___ Supplied information ___

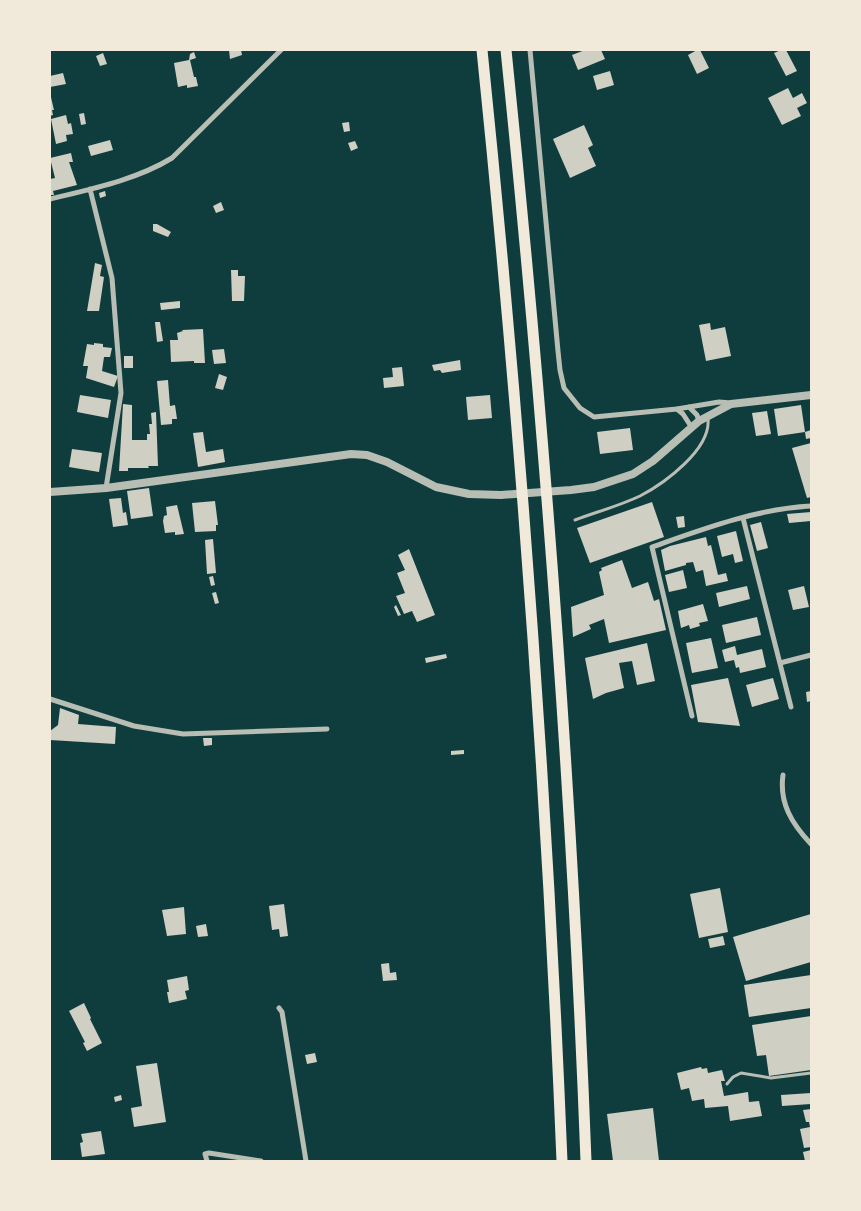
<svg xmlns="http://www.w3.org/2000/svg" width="861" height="1211" font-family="Poppins,sans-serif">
  <rect width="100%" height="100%" fill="#0f3d3e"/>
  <path fill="#cfcfc3" d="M229,50h12l1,5 -12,4z
    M585,50h16l4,9 -27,11 -6,-15z
    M697,50h3l9,18 -12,6 -9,-19z
    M781,50h5l11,21 -11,5 -12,-23z
    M194,52l2,6 -6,2 4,17h2l2,9 -11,2v-3l-9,2 -4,-24 15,-3 1,-6z
    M103,53l4,11 -7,2 -4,-10z
    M610,71l4,14 -17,5 -4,-14z
    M63,73l3,11 -16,3v-11z
    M788,88l5,10 9,-5 5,10 -10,5 4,8 -19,9 -14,-27z
    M50,93l4,17h-2l1,5 -3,1z
    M84,113l2,11 -5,1 -2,-11z
    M66,115l2,9 3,-1 2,11 -7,1 1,6 -11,3 -5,-25z
    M349,122l1,9 -6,1 -2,-9z
    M584,125l9,20 -5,3 8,18 -26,12 -17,-39z
    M110,140l3,10 -22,6 -3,-10z
    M355,141l3,7 -7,3 -3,-8z
    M71,153l2,9h-4l8,23 -24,6 1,4h-4v-16l5,-1 -5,-20z
    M105,191l1,5 -6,2 -1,-5z
    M221,202l3,8 -8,3 -3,-7z
    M153,224h4l14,8 -3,5 -15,-6z
    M95,263l7,2 -2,11 4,1 -5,34h-12z
    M231,270h7v6h7l-1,25h-12z
    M180,301v7l-19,2 -1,-7z
    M155,322h5l3,19 -6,1z
    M710,323l1,7 14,-3 6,29 -25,5 -7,-36z
    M203,329l2,34h-11v-2l-23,1 -1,-22h8l-1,-7 6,-2 -1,-1z
    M94,343l9,1v3l9,1 -2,9h-6l-2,14 16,5 -4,11 -28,-9 2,-12h-5l4,-22 7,1z
    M224,349l2,14 -12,1 -2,-14z
    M124,356h9v12h-9z
    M460,360l1,10 -19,3 -2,-3 -6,1 -2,-6z
    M402,367l2,19 -20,2 -1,-10 10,-1 -1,-9z
    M219,374l8,3 -4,13 -8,-2z
    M168,380l2,26 5,-1 2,14h-5v5l-11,1 -4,-44z
    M80,395l31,5 -3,18 -31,-6z
    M490,395l2,23 -24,2 -2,-23z
    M123,404l9,1v35h15v-6h3l-1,-10h3l-1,-11 5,-1 2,54h-10l1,2h-21v3h-9z
    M801,405l4,27 6,-2v8l-5,1 -1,-7 -27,4 -4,-27z
    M767,411l4,23 -15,2 -4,-23z
    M630,428l3,22 -33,4 -3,-22z
    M203,432l3,20 17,-3 2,13 -27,5 -5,-34z
    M811,443v54l-4,1 -15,-50z
    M72,449l30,4 -3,19 -30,-5z
    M149,488l4,28 -22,3 -4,-28z
    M121,498l2,15 3,-1 2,13 -15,2 -4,-28z
    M215,501l3,24h-2v6l-21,1 -3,-29z
    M652,502l12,35 -74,26 -13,-35z
    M177,505l7,29 -9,1v-3l-10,1 -2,-12 1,-5 3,-1 -1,-8z
    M811,512v9l-22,2 -2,-9z
    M684,516l1,11 -7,1 -2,-11z
    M761,522l7,26 -11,3 -7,-26z
    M736,531l7,30 -8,2 -2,-9 -11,3 -5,-21z
    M706,537l2,9 3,-1 7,30 8,-2 2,8 -22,5 -3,-16 -7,2 -3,-10 -7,1v2l-21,6 -4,-21 9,-4z
    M213,539l3,34 -9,1 -2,-34z
    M409,549l26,66 -18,7 -5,-11 -8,3 -8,-18 9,-3 -8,-20 8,-3 -7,-15z
    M622,560l10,28 16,-6 6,19 5,-2 7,31 -57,13 -5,-24 -15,6 2,4 -18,8 -2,-30 33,-12 -5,-23 3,-2 -1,-2z
    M683,570l4,18 -18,4 -4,-17z
    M213,576l2,9 -4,1 -2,-9z
    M747,586l3,13 -31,8 -3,-14z
    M804,586l5,21 -16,3 -5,-20z
    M216,592l3,11 -4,1 -3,-11z
    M703,604l5,17 -9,2 1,3 -10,3 -1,-4 -8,3 -3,-17z
    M396,605l5,10 -3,1 -4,-9z
    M757,617l4,18 -35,8 -4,-18z
    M711,638l7,30 -26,5 -6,-30z
    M647,643l8,38 -18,4 -5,-24 -13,2 5,25 -18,5 -13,6 -8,-41z
    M735,646l2,9 25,-6 4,18 -26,6 -1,-6 -3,1 -2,-8 -9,2 -3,-12z
    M446,654l1,4 -21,5 -1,-5z
    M728,678l12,48 -42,-4 -7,-37z
    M773,678l6,21 -27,8 -6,-22z
    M811,691v10l-4,1 -1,-10z
    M60,708l19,7 -1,9 38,3 -1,17 -65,-4v-9l8,-6z
    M203,738h9v7l-8,1z
    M464,750v4l-13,1v-4z
    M720,888l8,44 -29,6 -9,-44z
    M284,904l4,32 -8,1 -1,-8 -7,1 -3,-24z
    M184,907l2,27 -19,2 -5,-26z
    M811,914v48l-65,19 -13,-44z
    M206,924l2,12 -10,1 -2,-11z
    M723,936l2,9 -15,3 -2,-9z
    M389,963l1,10 6,-1 1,8 -14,1 -2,-17z
    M811,975v33l-62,9 -5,-32z
    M187,976l2,14 -4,1 2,8 -18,4 -2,-11h2l-2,-12z
    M84,1003l7,15 -1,1 12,24 -15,8 -4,-8 2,-1 -16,-31z
    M811,1016v54l-42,6 -3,-21 -9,1 -5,-31z
    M315,1053l2,9 -10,2 -2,-9z
    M157,1063l9,59 -32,5 -3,-19 11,-2 -6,-40z
    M701,1067l1,2 5,-1 1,5 14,-3 3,11h-4l3,15 24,-4 1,10 10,-1 3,15 -32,5 -2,-15 -23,2 -1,-9 -12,2 -3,-13 -8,2 -4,-17z
    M811,1093v11l-29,2 -1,-11z
    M121,1095l1,5 -7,2 -1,-5z
    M653,1108l6,53h-46l-6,-47z
    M811,1109v38l-7,1 -4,-19 10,-2 -1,-5h-3l-3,-12z
    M101,1131l4,23 -23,3 -2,-14 3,-1 -2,-8z
    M811,1150v11h-6l-2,-9z"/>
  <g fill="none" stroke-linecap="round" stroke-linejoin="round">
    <path stroke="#b8beb3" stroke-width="3" d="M575,520c21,-8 44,-14 65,-24 25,-13 71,-47 68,-77
      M727,1084l6,-7 8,-4 30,5 40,-5"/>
    <path stroke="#b8beb3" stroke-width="5" d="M530,50l28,301 2,19 4,18 16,20 14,9 83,-8 42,-7 12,1
      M90,189l22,89 9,115 -15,95
      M50,199c41,-10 86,-19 122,-41l109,-108
      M689,407l8,8 2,6
      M677,409l6,5 9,14
      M743,518l48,189
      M780,663l31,-8
      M50,699l84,27 49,8 144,-5
      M692,716l-40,-169c51,-18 104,-38 159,-41
      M783,775c-4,28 9,49 28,69
      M279,1008l3,4 24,149
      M207,1161l-2,-7 4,-1 52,8"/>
    <path stroke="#b8beb3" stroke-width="8" d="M50,492l56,-4 245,-34 16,1 20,7 49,25 33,7 32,1 70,-5 23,-3 39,-13 20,-13 46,-40 32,-17 80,-9"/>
    <path stroke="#f1e9da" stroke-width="11" d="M482,50c38,370 65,740 80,1111
      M506,50c38,369 66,740 80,1111"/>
  </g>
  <rect width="861" height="1211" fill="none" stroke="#f1e9da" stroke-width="102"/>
</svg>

___

→ What to work on:
Above are the entries. Copy exactly the part that opens with the line containing "M60,708l19,7 -1,9 38,3" and closes with the line containing "M279,1008l3,4 24,149", and no more.

→ Answer area:
    M60,708l19,7 -1,9 38,3 -1,17 -65,-4v-9l8,-6z
    M203,738h9v7l-8,1z
    M464,750v4l-13,1v-4z
    M720,888l8,44 -29,6 -9,-44z
    M284,904l4,32 -8,1 -1,-8 -7,1 -3,-24z
    M184,907l2,27 -19,2 -5,-26z
    M811,914v48l-65,19 -13,-44z
    M206,924l2,12 -10,1 -2,-11z
    M723,936l2,9 -15,3 -2,-9z
    M389,963l1,10 6,-1 1,8 -14,1 -2,-17z
    M811,975v33l-62,9 -5,-32z
    M187,976l2,14 -4,1 2,8 -18,4 -2,-11h2l-2,-12z
    M84,1003l7,15 -1,1 12,24 -15,8 -4,-8 2,-1 -16,-31z
    M811,1016v54l-42,6 -3,-21 -9,1 -5,-31z
    M315,1053l2,9 -10,2 -2,-9z
    M157,1063l9,59 -32,5 -3,-19 11,-2 -6,-40z
    M701,1067l1,2 5,-1 1,5 14,-3 3,11h-4l3,15 24,-4 1,10 10,-1 3,15 -32,5 -2,-15 -23,2 -1,-9 -12,2 -3,-13 -8,2 -4,-17z
    M811,1093v11l-29,2 -1,-11z
    M121,1095l1,5 -7,2 -1,-5z
    M653,1108l6,53h-46l-6,-47z
    M811,1109v38l-7,1 -4,-19 10,-2 -1,-5h-3l-3,-12z
    M101,1131l4,23 -23,3 -2,-14 3,-1 -2,-8z
    M811,1150v11h-6l-2,-9z"/>
  <g fill="none" stroke-linecap="round" stroke-linejoin="round">
    <path stroke="#b8beb3" stroke-width="3" d="M575,520c21,-8 44,-14 65,-24 25,-13 71,-47 68,-77
      M727,1084l6,-7 8,-4 30,5 40,-5"/>
    <path stroke="#b8beb3" stroke-width="5" d="M530,50l28,301 2,19 4,18 16,20 14,9 83,-8 42,-7 12,1
      M90,189l22,89 9,115 -15,95
      M50,199c41,-10 86,-19 122,-41l109,-108
      M689,407l8,8 2,6
      M677,409l6,5 9,14
      M743,518l48,189
      M780,663l31,-8
      M50,699l84,27 49,8 144,-5
      M692,716l-40,-169c51,-18 104,-38 159,-41
      M783,775c-4,28 9,49 28,69
      M279,1008l3,4 24,149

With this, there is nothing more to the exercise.